All things considered, the prevailing trend in international criminal tribunals is that prosecutions are highly selective, and prosecutors focus on those individuals that stand out as most responsible. This owing to what some describe as international criminal law’s ‘state-centred design,’ and seemingly excessive adherence to established international practice rather than to legal mandates. Taken together with prevailing prosecutorial policies (see here and here) it will be challenging for international(ised) forums to pursue cases against corporate actors under legal doctrines of accomplice liability before they have pursued the principal perpetrators for their more direct involvement in the commission of international crimes.

Until now, only a handful of corporate actors have stood trial before international(ised) courts and tribunals for their involvement in atrocity crimes since the Second World War cases of Krupp and IG Farben. The Myanmar situation represents an interesting opportunity for international(ised) forums to address corporate complicity, especially given the difficulties that are likely to affect their efforts in securing custody over Tatmadaw officials, the existing findings on corporate complicity of the FFM, the deterrence value of such prosecutions in discouraging corporations ex ante from doing business in Myanmar, the stimulation of divestment and shareholder activism, the contribution to achieving the retributive aims of criminal law by punishing not only Tatmadaw officials but the businesspersons that enable its policies, and more broadly the symbolic value of using criminal law to signal the broad range of actors involved in systemic atrocity.

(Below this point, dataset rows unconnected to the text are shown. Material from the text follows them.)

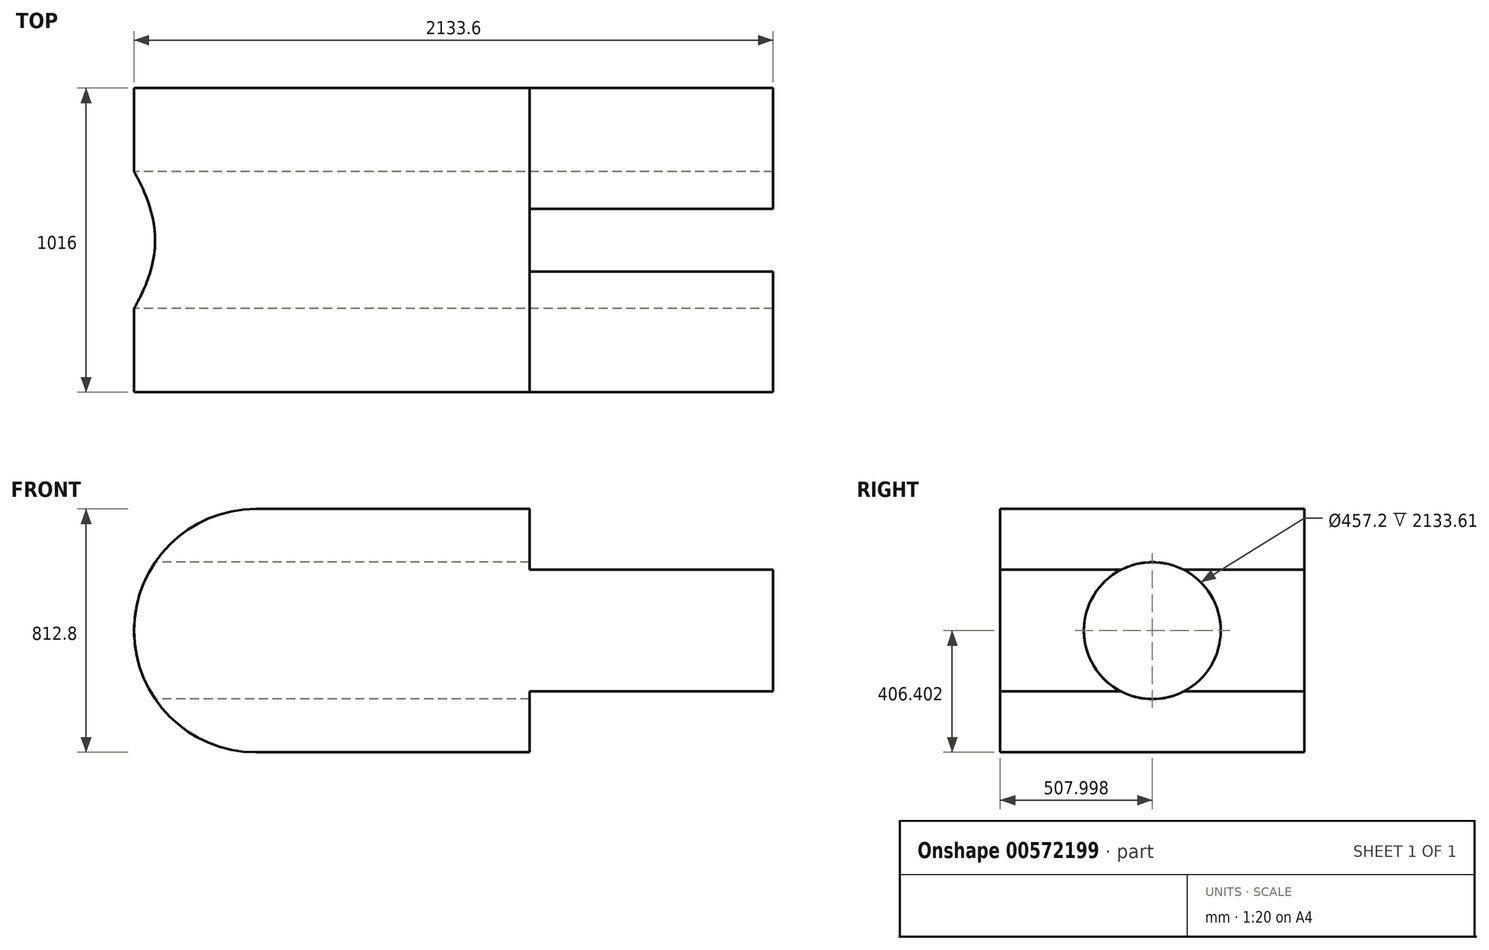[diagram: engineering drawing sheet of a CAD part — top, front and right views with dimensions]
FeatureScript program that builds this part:
annotation { "Feature Type Name" : "Feature", "Feature Type Description" : "" }
export const myFeature = defineFeature(function(context is Context, id is Id, definition is map)
    precondition{}
    {
        {
            var Q0;
            Q0=qCreatedBy(makeId("Right.planeOp"),FACE);
            var sketch = newSketch(context, id + "F0", { "sketchPlane" : qUnion([Q0])});
            skLineSegment(sketch, "E0", {"start": v(-75.58, -75.25) * mm, "end": v(940.42, -75.25) * mm});
            skLineSegment(sketch, "E1", {"start": v(940.42, -75.25) * mm, "end": v(940.42, 737.55) * mm});
            skLineSegment(sketch, "E2", {"start": v(940.42, 737.55) * mm, "end": v(-75.58, 737.55) * mm});
            skLineSegment(sketch, "E3", {"start": v(-75.58, 737.55) * mm, "end": v(-75.58, -75.25) * mm});
            skCircle(sketch, "E4", {"center": v(432.42, 331.15) * mm, "radius": 228.6 * mm});
            skPoint(sketch, "E4.centerSnap0", {"position": v(-75.58, 331.15) * mm});
            skPoint(sketch, "E4.centerSnap1", {"position": v(432.42, -75.25) * mm});
            skSolve(sketch);
        }
        {
            var Q0;
            Q0=makeQuery(id+"F0.imprint","IMPRINT",FACE,{"disambiguationData":[TD([[makeQuery(id+"F0.imprint","IMPRINT",EDGE,{"derivedFrom":sQuery(id+"F0.wireOp",EDGE,"E0")}),1.0]])]});
            extrude(context, id + "F1", {"entities" : qUnion([Q0]), "depth" : 2133.6 * mm, "offsetDistance" : 25.4 * mm});
        }
        {
            var Q0;
            Q0=makeQuery(id+"F1.opExtrude","SWEPT_FACE",FACE,{"disambiguationData":[OSD([sQuery(id+"F0.wireOp",EDGE,"E3")])]});
            var sketch = newSketch(context, id + "F2", { "sketchPlane" : qUnion([Q0])});
            skLineSegment(sketch, "E5", {"start": v(0, -75.25) * mm, "end": v(0, 331.15) * mm});
            skLineSegment(sketch, "E6", {"start": v(0, 331.15) * mm, "end": v(203.2, 331.15) * mm});
            skLineSegment(sketch, "E7", {"start": v(406.4, 127.95) * mm, "end": v(406.4, -75.25) * mm});
            skLineSegment(sketch, "E8", {"start": v(406.4, -75.25) * mm, "end": v(1320.8, -75.25) * mm});
            skLineSegment(sketch, "E9", {"start": v(1320.8, -75.25) * mm, "end": v(2133.6, -75.25) * mm});
            skCircle(sketch, "E10", {"center": v(406.4, 331.15) * mm, "radius": 203.2 * mm});
            skArc(sketch, "E11", {"start": v(406.4, 737.55) * mm, "mid": v(0, 331.15) * mm, "end": v(406.4, -75.25) * mm});
            skPoint(sketch, "E11.third.point", {"position": v(406.4, 737.55) * mm});
            skLineSegment(sketch, "E12", {"start": v(1320.8, -75.25) * mm, "end": v(1320.8, 127.95) * mm});
            skLineSegment(sketch, "E13", {"start": v(1320.8, 127.95) * mm, "end": v(2133.6, 127.95) * mm});
            skLineSegment(sketch, "E14", {"start": v(2133.6, 127.95) * mm, "end": v(2133.6, 534.35) * mm});
            skLineSegment(sketch, "E15", {"start": v(2133.6, 534.35) * mm, "end": v(1320.8, 534.35) * mm});
            skLineSegment(sketch, "E16", {"start": v(1320.8, 534.35) * mm, "end": v(1320.8, 737.55) * mm});
            skLineSegment(sketch, "E17", {"start": v(1320.8, 737.55) * mm, "end": v(406.4, 737.55) * mm});
            skSolve(sketch);
        }
        {
            var Q0;
            {var subQ1=sQuery(id+"F0.wireOp",EDGE,"E3");var subQ2=makeQuery(id+"F1.opExtrude","CAP_EDGE",EDGE,{"disambiguationData":[OSD([subQ1])],"isStart":true});var subQ4=makeQuery(id+"F1.opExtrude","SWEPT_EDGE",EDGE,{"disambiguationData":[OSD([sQuery(id+"F0.wireOp",EDGE,"E2"),subQ1])]});var subQ6=makeQuery(id+"F2.imprint","INTERSECT",VERTEX,{"derivedFrom":[subQ4,subQ2]});Q0=makeQuery(id+"F2.imprint","IMPRINT",FACE,{"disambiguationData":[TD([[makeQuery(id+"F2.imprint","IMPRINT",EDGE,{"disambiguationData":[TD([[subQ6,-1.0]])],"derivedFrom":subQ2}),1.0]])]});}
            var Q1;
            {var subQ0=sQuery(id+"F2.wireOp",EDGE,"E5");Q1=makeQuery(id+"F2.imprint","IMPRINT",FACE,{"disambiguationData":[TD([[makeQuery(id+"F2.imprint","IMPRINT",EDGE,{"derivedFrom":subQ0}),1.0]])]});}
            var Q2;
            {var subQ0=sQuery(id+"F2.wireOp",EDGE,"E9");Q2=makeQuery(id+"F2.imprint","IMPRINT",FACE,{"disambiguationData":[TD([[makeQuery(id+"F2.imprint","IMPRINT",EDGE,{"derivedFrom":subQ0}),-1.0]])]});}
            var Q3;
            {var subQ0=sQuery(id+"F2.wireOp",EDGE,"E15");Q3=makeQuery(id+"F2.imprint","IMPRINT",FACE,{"disambiguationData":[TD([[makeQuery(id+"F2.imprint","IMPRINT",EDGE,{"derivedFrom":subQ0}),-1.0]])]});}
            extrude(context, id + "F3", {"entities" : qUnion([Q0, Q1, Q2, Q3]), "operationType" : NewBodyOperationType.REMOVE, "endBound" : BoundingType.THROUGH_ALL, "oppositeDirection" : true, "depth" : 25.4 * mm, "offsetDistance" : 25.4 * mm});
        }
    });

Here, the ICC’s prosecutorial policymakers, and any prospective tribunal(s) stemming from the IIMM’s mandate, could look to domestic practice for inspiration, where many have argued that the prosecution of corporate actors for complicity in international crimes is a fast-emerging norm. Aside from the familiar Kouwenhoven and Van Anraat judgements from the Netherlands, international(ised) forums could borrow inspiration from proceedings against Belgian companies AAE Chemie, Anex Customs and Danmar Logistics over chemical exports to Syria, French cement company Lafarge Holcim in relation to Islamic State, and recent proceedings Lundlin Energy for its alleged complicity in war crimes, in Sudan.

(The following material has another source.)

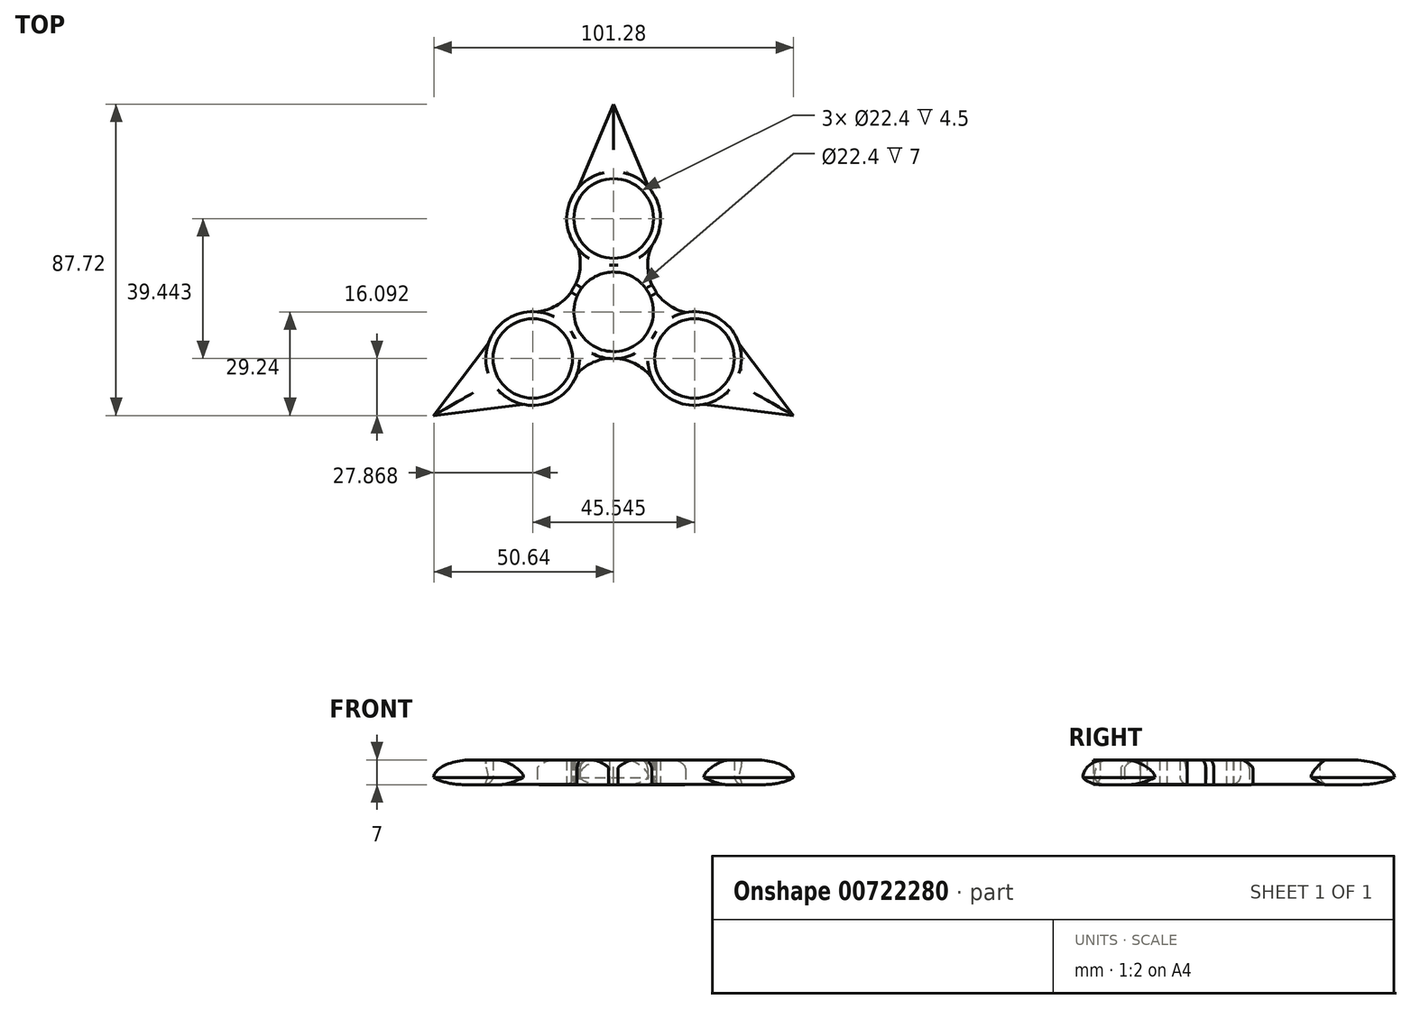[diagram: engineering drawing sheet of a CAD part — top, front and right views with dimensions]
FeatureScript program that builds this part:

As this evolving corporate accountability landscape is brought to bear on the Myanmar situation over the coming years, it will be important to ensure that (extremely important) efforts to prevent social media from providing a platform for incitement to genocide do not obscure the more conventional forms of ‘business as usual’ that may have rendered companies complicit in crimes of the Tatmadaw. International investigations should not lose sight of the joint ventures and commercial relationships in Myanmar, manufacturers of conventional weapons and dual-use military goods, and other corporate actors, for whom the FFM has already found reasonable grounds to proceed.